Your assignment »
Please return exactly the lines from the beginning of the listing up to and including the line with "49: (468, 198, 0.72)", with no pictures.

Given data »
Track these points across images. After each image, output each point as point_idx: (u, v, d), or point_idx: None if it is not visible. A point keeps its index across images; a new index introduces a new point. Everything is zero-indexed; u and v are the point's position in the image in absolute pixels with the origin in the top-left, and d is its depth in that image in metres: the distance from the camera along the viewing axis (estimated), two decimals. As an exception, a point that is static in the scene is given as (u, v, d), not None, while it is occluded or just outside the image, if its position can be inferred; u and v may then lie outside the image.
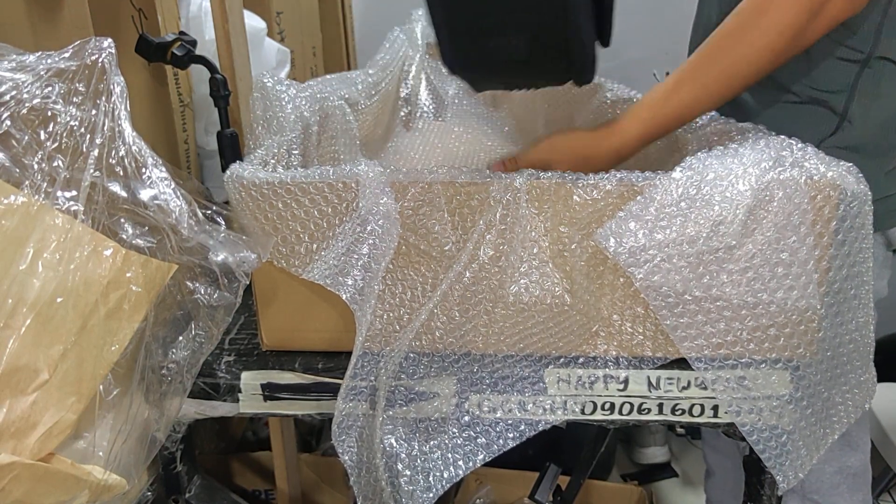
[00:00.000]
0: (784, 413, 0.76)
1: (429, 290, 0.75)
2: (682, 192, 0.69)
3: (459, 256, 0.73)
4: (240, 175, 0.73)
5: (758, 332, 0.74)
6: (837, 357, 0.78)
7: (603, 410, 0.79)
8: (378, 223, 0.71)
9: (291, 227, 0.73)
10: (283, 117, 0.86)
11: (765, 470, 0.82)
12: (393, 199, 0.72)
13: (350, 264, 0.71)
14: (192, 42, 1.00)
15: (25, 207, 0.58)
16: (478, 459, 0.76)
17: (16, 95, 0.61)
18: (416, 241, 0.73)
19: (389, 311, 0.76)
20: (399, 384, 0.76)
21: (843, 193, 0.70)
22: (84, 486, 0.62)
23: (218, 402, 0.82)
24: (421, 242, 0.73)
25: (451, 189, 0.72)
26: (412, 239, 0.74)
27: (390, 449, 0.75)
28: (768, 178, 0.69)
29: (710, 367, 0.74)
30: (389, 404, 0.76)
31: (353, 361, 0.73)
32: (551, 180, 0.71)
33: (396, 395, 0.77)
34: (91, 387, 0.61)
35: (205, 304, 0.69)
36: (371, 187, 0.71)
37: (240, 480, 1.54)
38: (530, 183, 0.72)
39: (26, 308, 0.57)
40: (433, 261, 0.74)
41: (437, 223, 0.73)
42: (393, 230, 0.71)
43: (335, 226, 0.73)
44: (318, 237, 0.73)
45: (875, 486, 1.53)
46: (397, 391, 0.77)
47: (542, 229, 0.73)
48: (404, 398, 0.77)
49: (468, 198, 0.72)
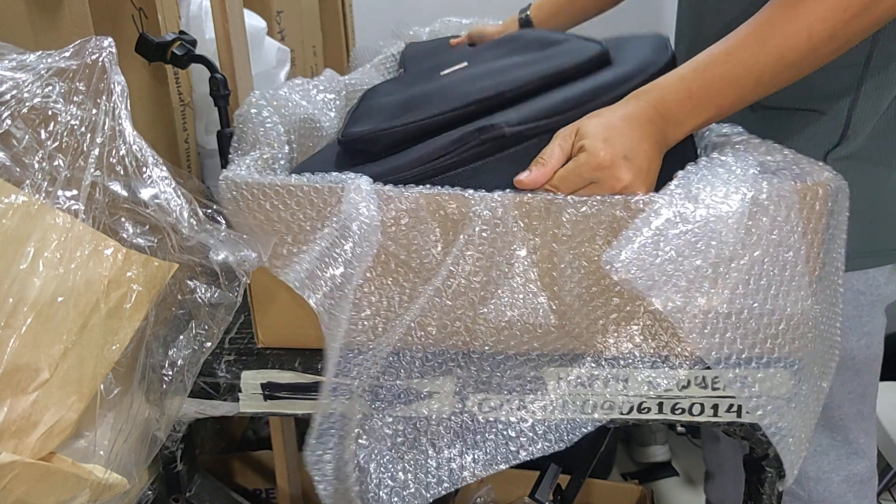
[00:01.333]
0: (786, 411, 0.76)
1: (406, 302, 0.75)
2: (676, 211, 0.69)
3: (438, 270, 0.73)
4: (232, 177, 0.73)
5: (759, 333, 0.74)
6: (826, 346, 0.79)
7: (603, 409, 0.79)
8: (357, 228, 0.70)
9: (277, 229, 0.73)
10: (266, 134, 0.86)
11: (765, 469, 0.82)
12: (376, 206, 0.71)
13: (322, 268, 0.71)
14: (193, 41, 1.00)
15: (26, 207, 0.58)
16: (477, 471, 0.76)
17: (16, 95, 0.61)
18: (397, 251, 0.74)
19: (365, 320, 0.76)
20: (379, 391, 0.77)
21: (830, 192, 0.70)
22: (85, 486, 0.62)
23: (218, 402, 0.82)
24: (401, 252, 0.74)
25: (434, 202, 0.72)
26: (392, 248, 0.74)
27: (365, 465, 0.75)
28: (759, 188, 0.69)
29: (725, 367, 0.75)
30: (365, 418, 0.76)
31: (330, 369, 0.73)
32: (536, 198, 0.71)
33: (377, 402, 0.77)
34: (92, 386, 0.61)
35: (205, 304, 0.69)
36: (354, 193, 0.71)
37: (240, 480, 1.54)
38: (518, 199, 0.71)
39: (27, 307, 0.57)
40: (411, 272, 0.75)
41: (418, 234, 0.73)
42: (372, 237, 0.71)
43: (318, 230, 0.72)
44: (300, 240, 0.73)
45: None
46: (379, 397, 0.77)
47: (531, 246, 0.73)
48: (384, 406, 0.77)
49: (450, 211, 0.72)
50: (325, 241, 0.71)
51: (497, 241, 0.72)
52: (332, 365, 0.73)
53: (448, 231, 0.73)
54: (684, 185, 0.71)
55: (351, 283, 0.71)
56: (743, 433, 0.80)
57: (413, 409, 0.77)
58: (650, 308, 0.75)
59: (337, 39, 1.74)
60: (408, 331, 0.75)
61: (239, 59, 1.01)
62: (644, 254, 0.68)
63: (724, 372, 0.73)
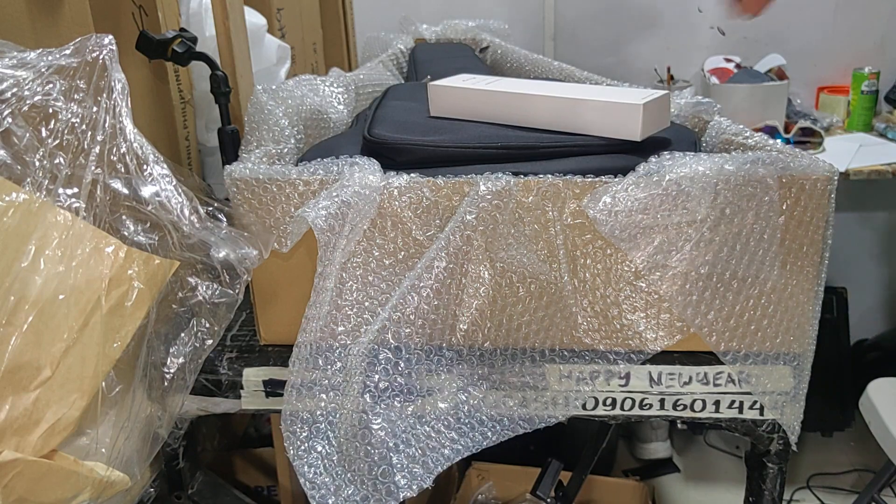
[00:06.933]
0: (786, 405, 0.77)
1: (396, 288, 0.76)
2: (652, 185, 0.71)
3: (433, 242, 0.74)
4: (238, 171, 0.74)
5: (759, 332, 0.75)
6: None
7: (605, 406, 0.79)
8: (356, 198, 0.72)
9: (285, 210, 0.75)
10: (277, 130, 0.87)
11: (767, 465, 0.82)
12: (378, 189, 0.73)
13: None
14: (193, 39, 0.99)
15: (27, 205, 0.58)
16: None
17: (17, 93, 0.61)
18: (383, 243, 0.75)
19: (355, 304, 0.77)
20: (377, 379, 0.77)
21: (809, 181, 0.72)
22: (87, 483, 0.62)
23: (220, 399, 0.82)
24: (388, 244, 0.75)
25: (433, 187, 0.73)
26: (378, 240, 0.75)
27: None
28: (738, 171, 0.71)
29: (734, 361, 0.75)
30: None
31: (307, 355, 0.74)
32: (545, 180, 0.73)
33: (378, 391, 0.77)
34: (93, 384, 0.61)
35: (206, 301, 0.69)
36: (357, 182, 0.72)
37: (242, 477, 1.54)
38: (516, 182, 0.72)
39: (28, 305, 0.57)
40: (398, 263, 0.76)
41: (413, 226, 0.74)
42: (369, 208, 0.72)
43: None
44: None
45: (877, 481, 1.53)
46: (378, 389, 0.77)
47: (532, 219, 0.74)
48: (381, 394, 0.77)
49: (443, 198, 0.74)
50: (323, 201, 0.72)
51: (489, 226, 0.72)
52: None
53: (436, 217, 0.74)
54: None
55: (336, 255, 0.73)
56: (745, 429, 0.80)
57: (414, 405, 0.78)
58: (651, 304, 0.75)
59: (337, 36, 1.74)
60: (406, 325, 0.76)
61: (239, 57, 1.01)
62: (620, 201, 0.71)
63: (727, 368, 0.73)
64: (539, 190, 0.73)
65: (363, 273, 0.76)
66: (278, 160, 0.84)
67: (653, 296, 0.75)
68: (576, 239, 0.74)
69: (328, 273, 0.74)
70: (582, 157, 0.78)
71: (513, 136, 0.80)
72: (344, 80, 1.09)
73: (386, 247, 0.76)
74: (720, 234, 0.72)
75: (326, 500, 0.72)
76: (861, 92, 2.11)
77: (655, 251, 0.72)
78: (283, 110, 0.89)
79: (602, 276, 0.75)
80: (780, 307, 0.75)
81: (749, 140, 0.82)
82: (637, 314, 0.76)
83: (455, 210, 0.73)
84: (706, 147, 0.91)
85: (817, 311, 0.76)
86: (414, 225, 0.75)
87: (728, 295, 0.74)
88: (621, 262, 0.75)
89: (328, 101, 1.03)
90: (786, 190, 0.72)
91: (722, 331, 0.75)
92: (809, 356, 0.77)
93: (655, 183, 0.71)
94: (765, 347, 0.76)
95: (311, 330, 0.74)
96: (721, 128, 0.89)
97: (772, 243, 0.73)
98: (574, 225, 0.74)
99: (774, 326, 0.75)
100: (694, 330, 0.75)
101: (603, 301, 0.76)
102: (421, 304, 0.72)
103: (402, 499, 0.71)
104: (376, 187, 0.73)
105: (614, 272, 0.75)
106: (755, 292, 0.74)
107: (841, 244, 2.34)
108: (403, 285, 0.72)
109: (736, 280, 0.73)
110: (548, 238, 0.74)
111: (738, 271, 0.73)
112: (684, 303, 0.74)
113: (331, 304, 0.75)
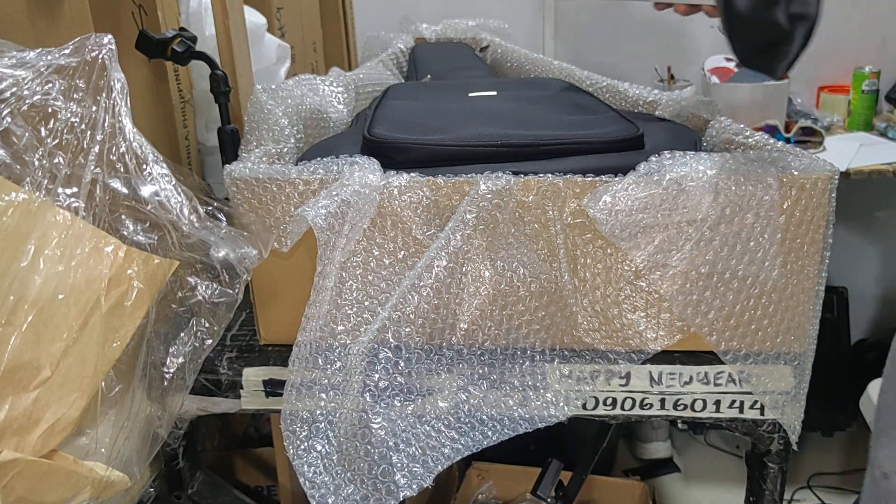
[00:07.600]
0: (787, 405, 0.76)
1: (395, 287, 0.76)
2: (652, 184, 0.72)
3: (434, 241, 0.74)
4: (238, 171, 0.74)
5: (759, 332, 0.74)
6: None
7: (605, 406, 0.79)
8: (355, 197, 0.72)
9: (285, 210, 0.75)
10: (277, 129, 0.87)
11: (767, 465, 0.82)
12: (377, 189, 0.73)
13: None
14: (193, 38, 0.99)
15: (26, 204, 0.58)
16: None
17: (16, 92, 0.60)
18: (383, 242, 0.75)
19: (355, 304, 0.77)
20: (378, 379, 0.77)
21: (809, 181, 0.71)
22: (86, 483, 0.62)
23: (220, 399, 0.82)
24: (388, 244, 0.75)
25: (433, 186, 0.73)
26: (378, 239, 0.75)
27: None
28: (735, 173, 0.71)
29: (735, 360, 0.75)
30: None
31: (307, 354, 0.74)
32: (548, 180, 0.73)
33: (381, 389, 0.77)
34: (93, 384, 0.61)
35: (206, 301, 0.69)
36: (357, 181, 0.72)
37: (242, 477, 1.54)
38: (524, 182, 0.72)
39: (28, 305, 0.57)
40: (398, 263, 0.76)
41: (413, 225, 0.74)
42: (369, 207, 0.73)
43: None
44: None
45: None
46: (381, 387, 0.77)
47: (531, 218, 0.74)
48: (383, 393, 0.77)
49: (443, 198, 0.74)
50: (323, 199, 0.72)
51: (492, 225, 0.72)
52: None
53: (438, 216, 0.74)
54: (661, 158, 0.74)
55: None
56: (745, 429, 0.80)
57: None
58: (651, 303, 0.75)
59: (337, 36, 1.74)
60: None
61: (239, 56, 1.01)
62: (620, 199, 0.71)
63: (728, 368, 0.73)
64: (539, 189, 0.73)
65: (363, 272, 0.76)
66: (278, 160, 0.84)
67: (653, 295, 0.75)
68: (576, 238, 0.74)
69: (328, 272, 0.74)
70: (582, 156, 0.78)
71: (513, 135, 0.80)
72: (344, 79, 1.09)
73: (386, 246, 0.76)
74: (720, 234, 0.72)
75: (326, 500, 0.72)
76: (862, 91, 2.11)
77: (656, 250, 0.72)
78: (282, 110, 0.89)
79: (602, 275, 0.75)
80: (781, 306, 0.75)
81: (749, 139, 0.82)
82: (637, 313, 0.76)
83: (455, 209, 0.73)
84: (707, 146, 0.91)
85: (818, 311, 0.77)
86: (414, 224, 0.75)
87: (728, 294, 0.74)
88: (621, 261, 0.75)
89: (328, 100, 1.03)
90: (786, 189, 0.72)
91: (722, 330, 0.75)
92: (810, 356, 0.77)
93: (656, 182, 0.71)
94: (765, 347, 0.76)
95: (310, 329, 0.74)
96: (721, 127, 0.89)
97: (772, 243, 0.73)
98: (574, 224, 0.74)
99: (775, 326, 0.75)
100: (694, 329, 0.75)
101: (603, 300, 0.76)
102: (421, 304, 0.72)
103: (401, 498, 0.71)
104: (376, 186, 0.73)
105: (614, 271, 0.75)
106: (755, 292, 0.74)
107: (841, 244, 2.34)
108: (403, 285, 0.72)
109: (736, 279, 0.73)
110: (548, 237, 0.74)
111: (738, 271, 0.73)
112: (685, 302, 0.74)
113: (331, 303, 0.75)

Answer for this exercise »
Track these points across images. After each image, output each point as point_idx: (u, v, d), or point_idx: None if it is not visible. A point keeps its index across images; a new index introduces a new point. Everything is zero-indexed; u and v are the point's position in the image in absolute pixels with the origin in the top-left, and d is its depth in that image in metres: the distance from the camera along the viewing axis (estimated), two decimals. As an exception, a point that is static in the scene is given as (u, v, d), not None, while it is occluded or just outside the image, if its position can be inferred; u and v may then lie outside the image.
[00:00.000]
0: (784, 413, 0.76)
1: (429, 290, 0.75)
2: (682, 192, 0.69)
3: (459, 256, 0.73)
4: (240, 175, 0.73)
5: (758, 332, 0.74)
6: (837, 357, 0.78)
7: (603, 410, 0.79)
8: (378, 223, 0.71)
9: (291, 227, 0.73)
10: (283, 117, 0.86)
11: (765, 470, 0.82)
12: (393, 199, 0.72)
13: (350, 264, 0.71)
14: (192, 42, 1.00)
15: (25, 207, 0.58)
16: (478, 459, 0.76)
17: (16, 95, 0.61)
18: (416, 241, 0.73)
19: (389, 311, 0.76)
20: (399, 384, 0.76)
21: (843, 193, 0.70)
22: (84, 486, 0.62)
23: (218, 402, 0.82)
24: (421, 242, 0.73)
25: (451, 189, 0.72)
26: (412, 239, 0.74)
27: (390, 449, 0.75)
28: (768, 178, 0.69)
29: (710, 367, 0.74)
30: (389, 404, 0.76)
31: (353, 361, 0.73)
32: (551, 180, 0.71)
33: (396, 395, 0.77)
34: (91, 387, 0.61)
35: (205, 304, 0.69)
36: (371, 187, 0.71)
37: (240, 480, 1.54)
38: (530, 183, 0.72)
39: (26, 308, 0.57)
40: (433, 261, 0.74)
41: (437, 223, 0.73)
42: (393, 230, 0.71)
43: (335, 226, 0.73)
44: (318, 237, 0.73)
45: (875, 486, 1.53)
46: (397, 391, 0.77)
47: (542, 229, 0.73)
48: (404, 398, 0.77)
49: (468, 198, 0.72)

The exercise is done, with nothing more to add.